We have used dynamic loads on the suture loop, which resembles the loads on the shoulder repair during initial rehabilitation after operation. Previous studies have used only static loads to test the strength of the construct [9]. The results were statistically tested using two independent sample t-test (Table 2):
Surgical Knot LTF(KN) | NICE Knot LTF(KN) | |
---|---|---|
Orthocord | 0.273 | 0.581 |
Ultrabraid Striated | 0.492 | 0.617 |
Ultrabraid White | 0.343 | 0.968 |
Fibrewire | 0.494 | 0.523 |
Ethibond #2 | 0.135 | 0.25 |
Ethibond #5 | 0.156 | 0.555 |
Min | 0.135 | 0.25 |
Max | 0.494 | 0.968 |
Average | 0.316 | 0.582 |
SD | 0.157 | 0.23 |
Median | 0.308 | 0.568 |
p-value | 0.044 | |
t-value | 2.13 |
Table 2: Statistical analysis of LTF of surgical and nice knot with different high strength suture materials.

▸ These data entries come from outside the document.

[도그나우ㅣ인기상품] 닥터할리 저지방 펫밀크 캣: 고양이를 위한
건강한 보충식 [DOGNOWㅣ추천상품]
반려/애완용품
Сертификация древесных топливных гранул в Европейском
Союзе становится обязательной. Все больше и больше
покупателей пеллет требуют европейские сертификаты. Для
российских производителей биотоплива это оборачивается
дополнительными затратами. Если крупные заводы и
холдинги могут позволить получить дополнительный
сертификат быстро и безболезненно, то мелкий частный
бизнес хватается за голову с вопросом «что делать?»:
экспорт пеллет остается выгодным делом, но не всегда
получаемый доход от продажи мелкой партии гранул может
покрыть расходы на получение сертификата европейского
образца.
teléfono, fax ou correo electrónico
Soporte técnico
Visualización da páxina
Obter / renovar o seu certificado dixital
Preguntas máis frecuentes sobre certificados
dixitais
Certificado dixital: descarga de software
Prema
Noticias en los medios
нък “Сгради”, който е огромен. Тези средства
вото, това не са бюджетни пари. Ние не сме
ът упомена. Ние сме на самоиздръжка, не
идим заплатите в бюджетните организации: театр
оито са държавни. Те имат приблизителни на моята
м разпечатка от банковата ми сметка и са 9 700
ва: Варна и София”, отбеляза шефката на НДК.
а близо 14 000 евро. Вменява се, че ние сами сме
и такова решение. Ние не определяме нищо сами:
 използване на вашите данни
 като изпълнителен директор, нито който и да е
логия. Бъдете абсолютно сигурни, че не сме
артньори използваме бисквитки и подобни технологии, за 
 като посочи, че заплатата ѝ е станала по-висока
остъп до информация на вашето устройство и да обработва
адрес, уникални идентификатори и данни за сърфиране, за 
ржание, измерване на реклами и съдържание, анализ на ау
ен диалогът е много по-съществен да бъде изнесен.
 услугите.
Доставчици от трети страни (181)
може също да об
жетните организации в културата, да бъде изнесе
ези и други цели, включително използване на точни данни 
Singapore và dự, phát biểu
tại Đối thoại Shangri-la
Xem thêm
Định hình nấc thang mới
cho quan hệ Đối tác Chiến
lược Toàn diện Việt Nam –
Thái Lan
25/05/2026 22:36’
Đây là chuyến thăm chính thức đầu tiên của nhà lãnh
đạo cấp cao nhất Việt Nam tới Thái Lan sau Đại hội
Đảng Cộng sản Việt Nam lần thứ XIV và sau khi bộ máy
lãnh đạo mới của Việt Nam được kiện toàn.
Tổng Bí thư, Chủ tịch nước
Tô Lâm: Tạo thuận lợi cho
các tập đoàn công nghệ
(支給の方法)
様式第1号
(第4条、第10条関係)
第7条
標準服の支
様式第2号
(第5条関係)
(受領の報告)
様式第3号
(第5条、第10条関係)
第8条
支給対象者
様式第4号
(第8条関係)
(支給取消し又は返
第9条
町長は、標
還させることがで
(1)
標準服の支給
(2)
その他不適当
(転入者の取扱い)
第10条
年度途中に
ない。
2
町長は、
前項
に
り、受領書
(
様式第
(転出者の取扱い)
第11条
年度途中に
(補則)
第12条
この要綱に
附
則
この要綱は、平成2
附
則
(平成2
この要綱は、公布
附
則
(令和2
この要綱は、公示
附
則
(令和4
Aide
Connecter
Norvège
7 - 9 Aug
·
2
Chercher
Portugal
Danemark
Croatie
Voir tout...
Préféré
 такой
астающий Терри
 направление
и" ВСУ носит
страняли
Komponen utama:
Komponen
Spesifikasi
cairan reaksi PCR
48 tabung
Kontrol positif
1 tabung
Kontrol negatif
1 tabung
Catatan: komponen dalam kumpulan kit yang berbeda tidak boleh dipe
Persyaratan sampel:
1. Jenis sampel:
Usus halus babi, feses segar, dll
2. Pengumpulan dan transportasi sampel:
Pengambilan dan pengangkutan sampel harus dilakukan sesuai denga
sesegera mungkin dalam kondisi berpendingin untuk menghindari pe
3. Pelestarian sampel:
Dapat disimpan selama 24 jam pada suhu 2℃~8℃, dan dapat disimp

P value was 0.044 and T value was 2.130, which meant that difference between the two knotting techniques was statistically significant.
In terms of our limitations - previous studies on suture knots have tested load to failure of various sliding and nonsliding knots. We have tested only the nice knot and standard surgical knot on various sutures used in orthopedic practice. This is an in vitro study, which takes into consideration only the suture and knot type for assessing the strength of repair. In vivo, there is biochemical and biomechanical loads on the knot-suture construct, which could not be assessed with this study. Furthermore, many of the sutures tested in this study can cut through bond-and Ethibond sutures may actually cut through bone less! Cutting through bone impacts all factors tested in this model– knot security, load to failure, and slippage.
The strength of our study was robust dynamic testing on Shimadzu machine, which gave us detailed graphs of suture decompensation over mm/s, defining the behaviors of each suture. Since this is an objective comparison study between like materials and dissimilar materials, the results are valid and have clinical application.
Ethibond though favoured commonly, for tuberosity repair has been demonstrated as the weakest suture of all the ones tested. The nice knot was stronger across the board for all sutures tested. This association was statistically significant. Since the study revealed higher LTF with Nice against the standard surgical Knot, it is recommended that nice knot be used for critical repairs such as tuberosity repair and open cuff repairs.